以下に、ポプラに臥す5巻の表紙写真(砂漠の映像付き)を添付します。
ひとたびはポプラに臥す 5_b0312424_1653453.jpg

前回のポプラに臥す4の感想文は、→ここをクリック!
宮本輝(みやもとてる)は、中国から国境線を渡り、パキスタンに入ります。
この道は、鳩摩羅什(くまらじゅう)が、ガンダーラに留学するために通過した道です。
道は、平坦で安穏とした道ではありません。
パミール高原と6000メートル級のカラコラム山脈の隙間を抜ける険難の道です。
羅什が、この道を平然と渡ったはずはありません。

○越境.


一行(いっこう)は、ついに中国の最南端に到着し、国境を越りました。
恐ろしい山脈の谷間を抜け、標高5000mの高地を越えて、パキスタンに‥
中国には仏教の痕跡は皆無でした。
では、パキスタンにあるのでしょうか?
あくまで今の姿しかなく、仏教の湖は枯れ果てているのではないでしょうか。
そのイスラムの国に、ガンダーラと呼ばれた国がありました。
しかし、今はガンダーラという地名はありません。
1巻から2巻、3巻と読み進めるうちに、仏教の輝かしい何かが発見されるに違いないと期待していた読者も、読み進めるうちに、そのことを期待しなくなることでしょう。
私は、その気持ちはなくなりました。
けれど虚無の中に見えてくるものがおぼろげながらあるのです。

○長い旅路.


遥かインドからシルクロードを渡った仏教‥
5000メートル級の山脈を乗り越え、灼熱の砂漠を踏破し、ありとあらゆる民族の国々を通過して、漢民族の国に仏典を渡した鳩摩羅什。
その道は、地獄もあり、餓鬼もあり、愚かの畜生あり、修羅、人、天もあり、あらゆる人々の境涯の海を渡った一艘の舟のように感じます。
生きる者、死ぬ者、生まれし者、老いる者、あらゆる人間と触れ合いながら、羅什は仏典の翻訳を果たしました。
その長い、長い旅路を表現するために、あえてシルクロードとは関係のない話を宮本輝はしているのだと思います。
ファーブルの昆虫記、様々な小説、詩、さらに政治や経済、著者の思い出‥
読者は、宮本輝の無数の話を聞きながら、壮大な旅を続けます。
その中に、ひときわ輝きに充ちた話がありました。
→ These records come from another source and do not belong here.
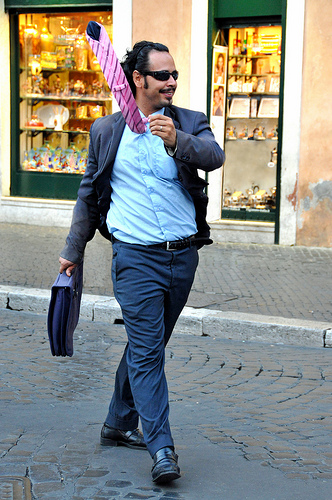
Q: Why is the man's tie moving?
A: The wind is blowing.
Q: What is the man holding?
A: A briefcase.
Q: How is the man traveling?
A: Walking.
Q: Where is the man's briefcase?
A: In his hand.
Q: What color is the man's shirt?
A: Blue.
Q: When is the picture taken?
A: Daytime.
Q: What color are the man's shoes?
A: Black.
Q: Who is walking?
A: A man.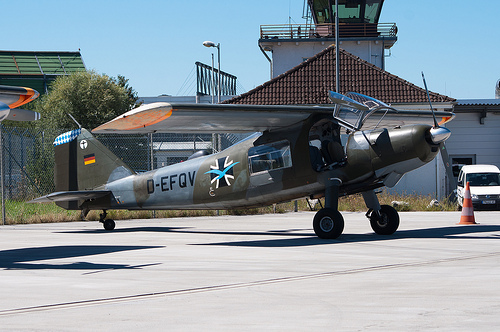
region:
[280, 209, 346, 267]
blacvk tire with silver rim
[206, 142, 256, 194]
painting on side of plane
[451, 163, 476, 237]
orange and white traffic cone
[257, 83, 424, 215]
two open doors of a plane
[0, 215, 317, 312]
shadow on the ground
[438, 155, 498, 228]
white parked vehicle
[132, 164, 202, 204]
black letters on side of plane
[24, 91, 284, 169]
the wing of a plane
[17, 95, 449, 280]
small plane on a runway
「牛女」という童話です。
私の魂の栄養となった話です。ぜひ、見てください。(^^)
その牛女の話は、→ここをクリック!

○所感.

中国の西の果ては、ウイグル人ではなく、またパキスタン人でもない人たちが住んでいました。宮本輝は次のように語っています。
「小さな地球上で、あの人は、かくかくしかじかという民族、あの人は、このような民族と色分けすることが馬鹿らしく思えてくる。どんな民族の血が入っていようが、所詮人間であって、ゆっくりと胸襟を開いて、膝を交えて話し合えば、いつかは分かり合えるし、まだそうすべきなのだ」
「ポプラに臥す」には、数多くの写真が掲載されていますが、この5巻の中国国境を越えるときの写真は、魅力のあるものが多く見られました。
途方もなく大きな山と、広大な草地、逞しく生きるパミール高原の遊牧民たち‥
その雄大さは、日本では見ることのできない風景です。
さて、いよいよ次は、最終巻となります。1700年前に鳩摩羅什が学んだガンダーラで、宮本輝は何を見て、何を語るのでしょうか。
次の記事は、→ここをクリック!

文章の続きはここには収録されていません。